There are two reasons, in my opinion, as to why "Bones" did not do very well either with critics or audiences:
1.) It's too sci-fi/fantasy for the average movie goer but not enough so to reach a sci-fi audience;
2.) It reeks of Shattered Award Ambition, meaning it wants and even expects to be award worthy but it just isn't. That doesn't really bother me so much but I know it drives a lot of people stinkin' crazy and looks like a giant target for anyone who wants to take a shot.

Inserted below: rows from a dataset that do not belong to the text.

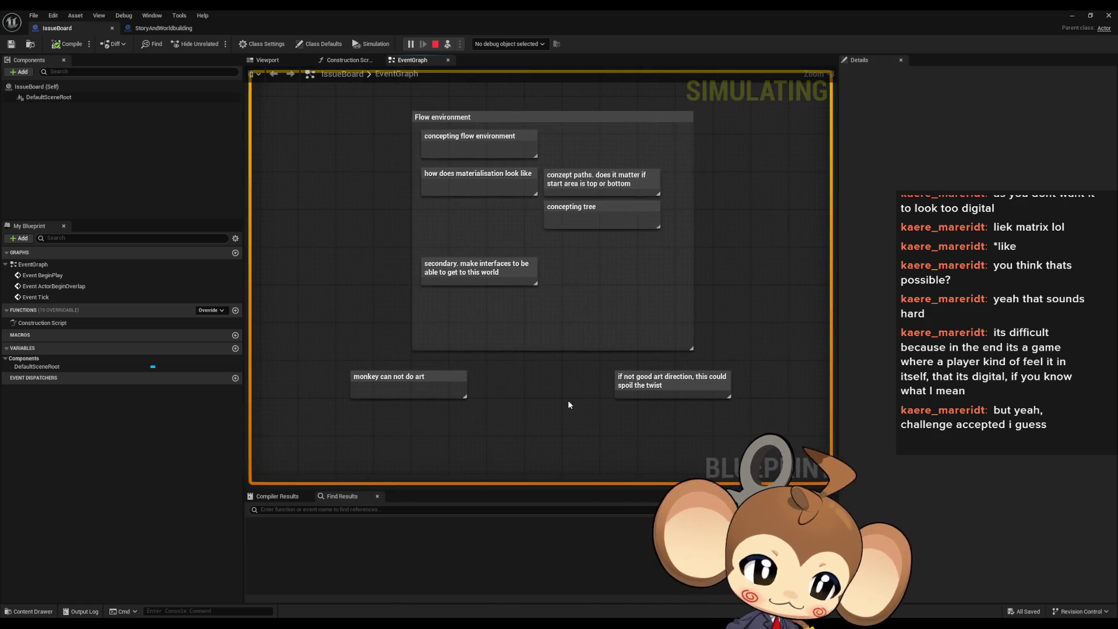
drag(566, 407, 605, 410)
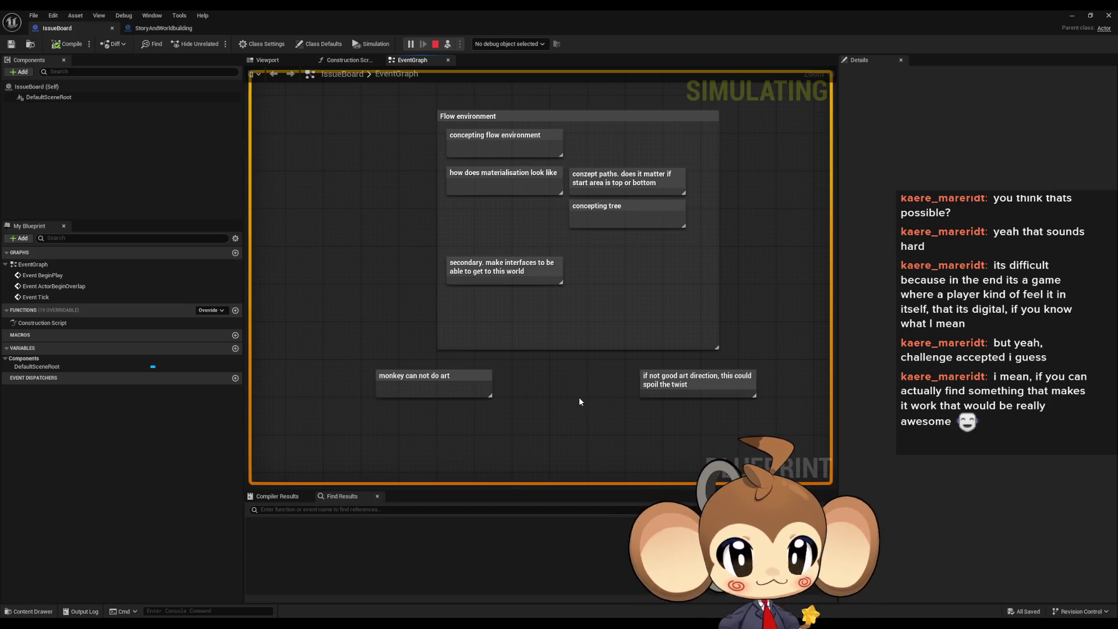
double_click(616, 17)
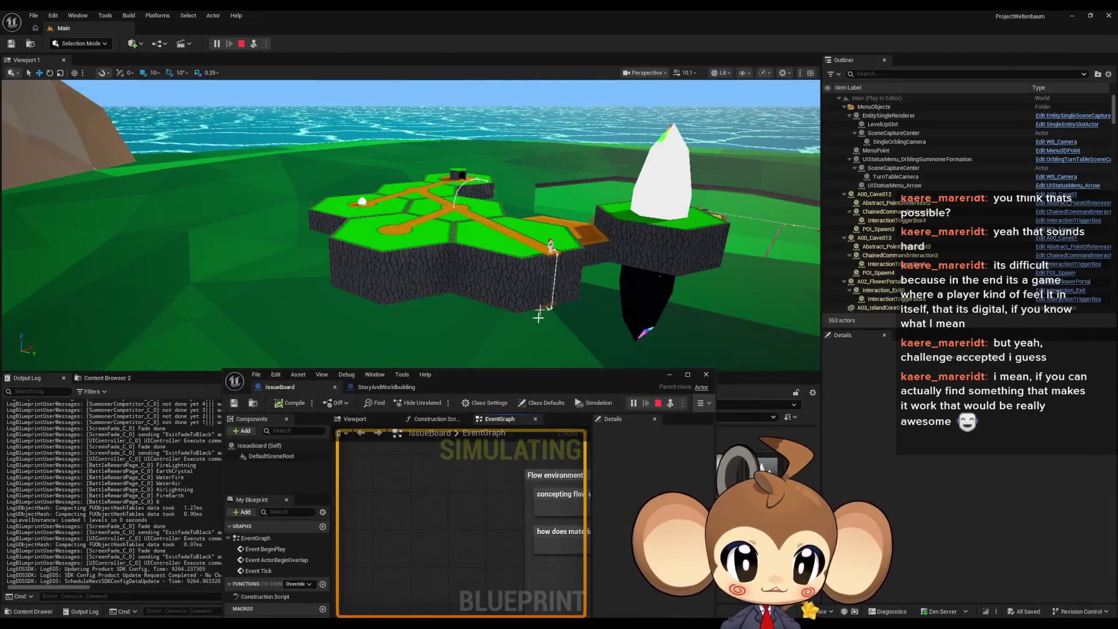
Step: Restart Play-in-Editor and choose New Game from the title menu
click(659, 403)
click(220, 43)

Award ambitions aside, I found "Bones" to be a quality movie.The visuals are outstanding and as with all Peter Jackson films, the actors are put in position to succeed. Ronan does a very good job in a very difficult role. Wahlberg, Weisz, and Michael Imperioli are solid across the board and Stanley Tucci lives up to the Oscar nomination (Best Supporting Actor) he received. Creeeeppppy. What holds this movie back is the story, or rather, the conclusion of the story. Usually if a movie lulls or drops in quality, the drop comes in the second act; the bridge between beginning and end is usually the part that struggles and that's what I've come to expect more often than not. Here, however, the set up is good, the middle act pulls its weight, but then the wrap seems rushed and a little haphazard.
Think of this as the Saturday Night Live Effect: think of how many zany bits SNL put on over the years that ended so bizarrely that you wondered if they were running out of time or coming down from a high. Maybe we could call this the "Monty Python and the Holy Grail" effect. The third act tries to wrap everything up in about five minutes and it is simply a bit lacking. I'm not someone who needs a tidy, happy, cliche ending to every story. Sometimes the bad guy needs to win or the girl needs to get away or the band needs to stay broken up because that's reality. SPOILER: What I don't like, however, is the middle ground ending, the one that says, "Well they never did catch the guy but oh by the way he died later anyway so it's all good." It's just a bit unsatisfying. For me, it doesn't keep it from being a solid movie but it does keep it from being one of great substance as I imagine it intends to be.